# What is required
Since the copy must match the original, write out each record word for word, skipping only the pictures.

# Working data
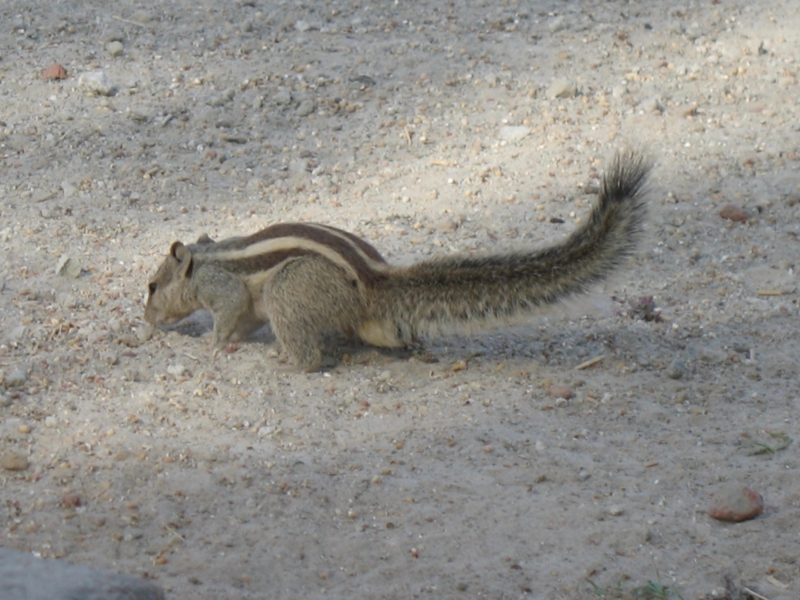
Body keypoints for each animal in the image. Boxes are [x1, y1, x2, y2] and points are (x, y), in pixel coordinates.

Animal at [147, 150, 652, 370]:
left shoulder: (226, 288)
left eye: (152, 287)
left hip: (288, 289)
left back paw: (286, 358)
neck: (206, 259)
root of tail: (376, 284)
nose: (147, 318)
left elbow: (229, 313)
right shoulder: (249, 306)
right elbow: (245, 319)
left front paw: (212, 344)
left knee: (308, 354)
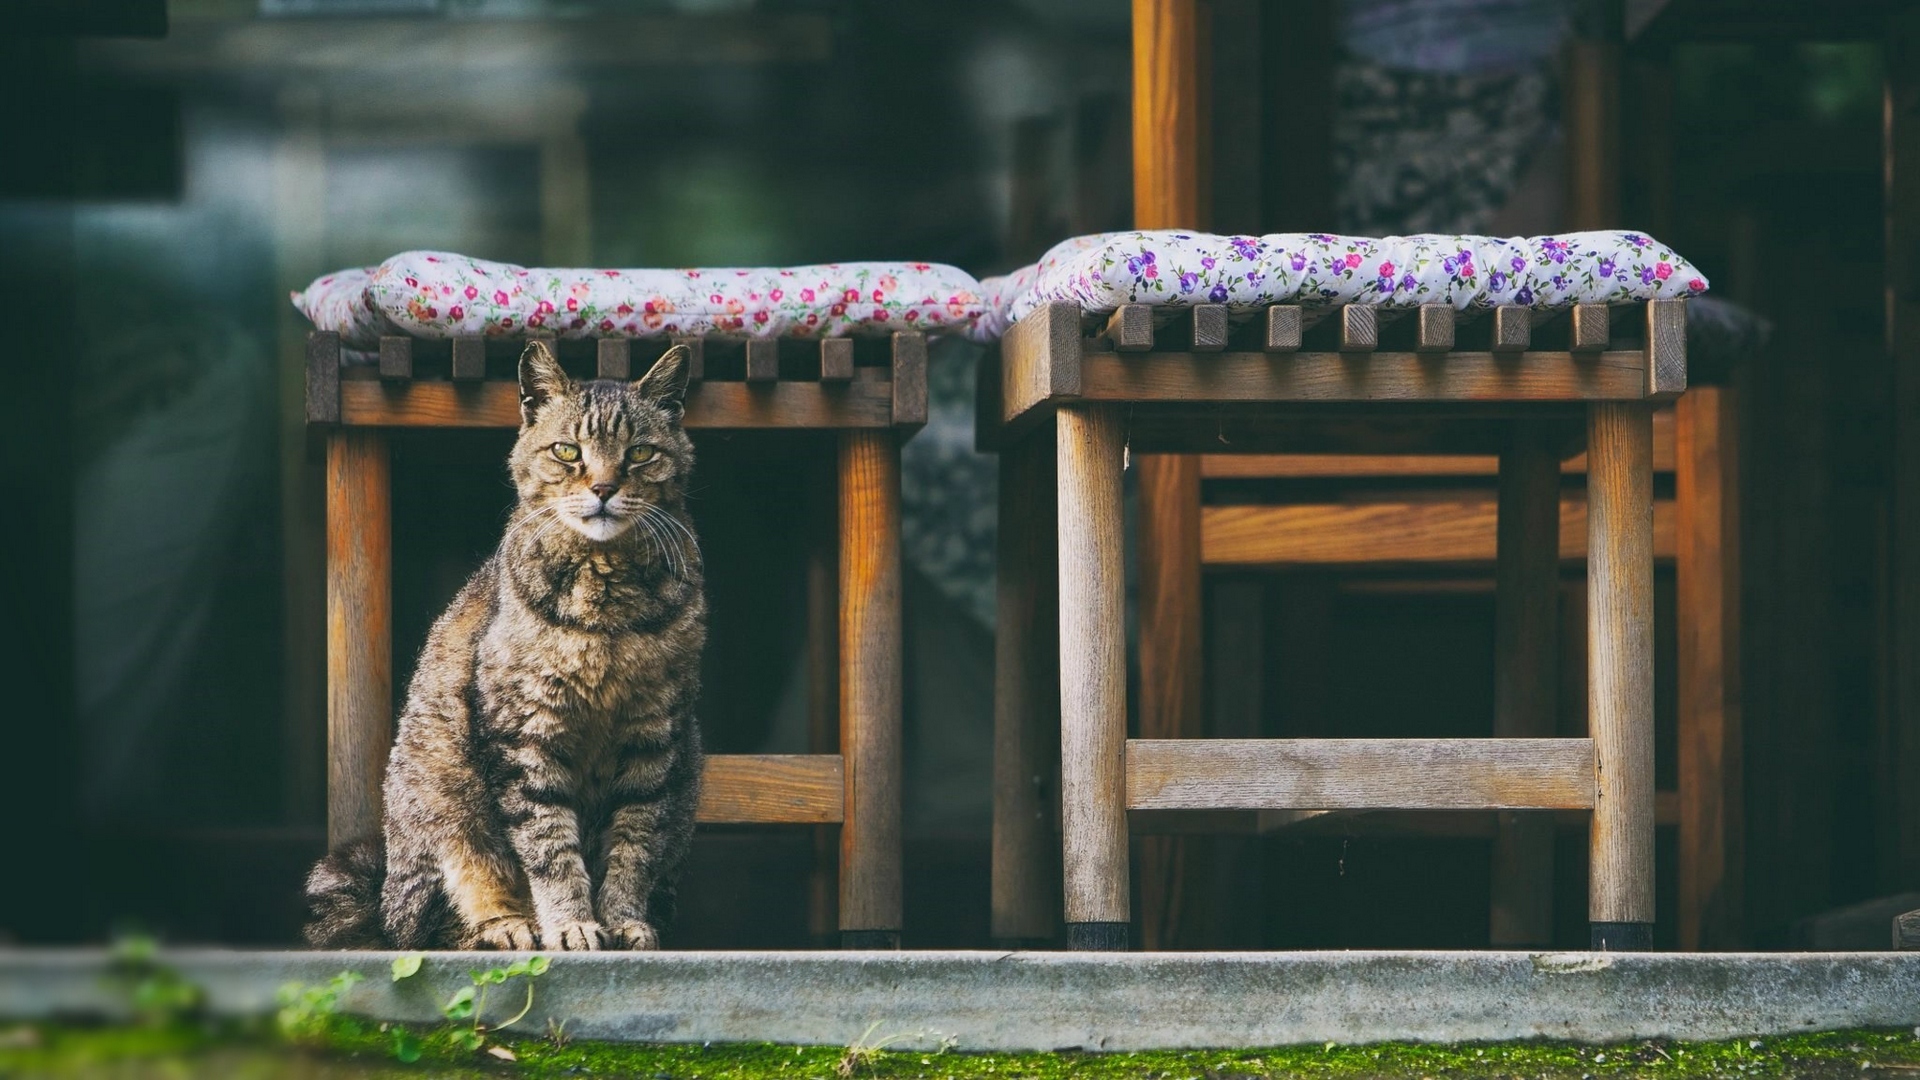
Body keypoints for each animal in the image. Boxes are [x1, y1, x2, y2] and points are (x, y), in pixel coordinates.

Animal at [305, 340, 706, 945]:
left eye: (639, 453)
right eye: (567, 451)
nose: (604, 489)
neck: (606, 595)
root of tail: (381, 895)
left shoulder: (653, 738)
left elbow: (633, 846)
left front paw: (622, 921)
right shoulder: (526, 734)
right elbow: (550, 846)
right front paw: (573, 924)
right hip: (440, 806)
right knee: (431, 925)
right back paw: (509, 926)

# Task response
Body keypoints for each animal in the image. Boxes are [x1, y1, x2, y2] and points are (x, y), in pixel coordinates.

Animal at [147, 150, 652, 370]:
left shoulder: (226, 288)
left eye: (152, 287)
left hip: (288, 289)
left back paw: (286, 358)
neck: (206, 259)
root of tail: (376, 284)
nose: (147, 318)
left elbow: (229, 313)
right shoulder: (249, 306)
right elbow: (245, 319)
left front paw: (212, 344)
left knee: (308, 354)
Body keypoints for each animal in the image. Boxes are [x1, y1, x2, y2] and points are (x, y), in pixel coordinates.

Animal at [305, 340, 706, 945]:
left eye: (639, 453)
right eye: (567, 451)
nose: (604, 489)
neck: (606, 595)
root of tail: (381, 895)
left shoulder: (653, 738)
left elbow: (633, 846)
left front paw: (622, 921)
right shoulder: (526, 734)
right elbow: (550, 846)
right front paw: (573, 924)
right hip: (440, 806)
right knee: (431, 925)
right back paw: (509, 926)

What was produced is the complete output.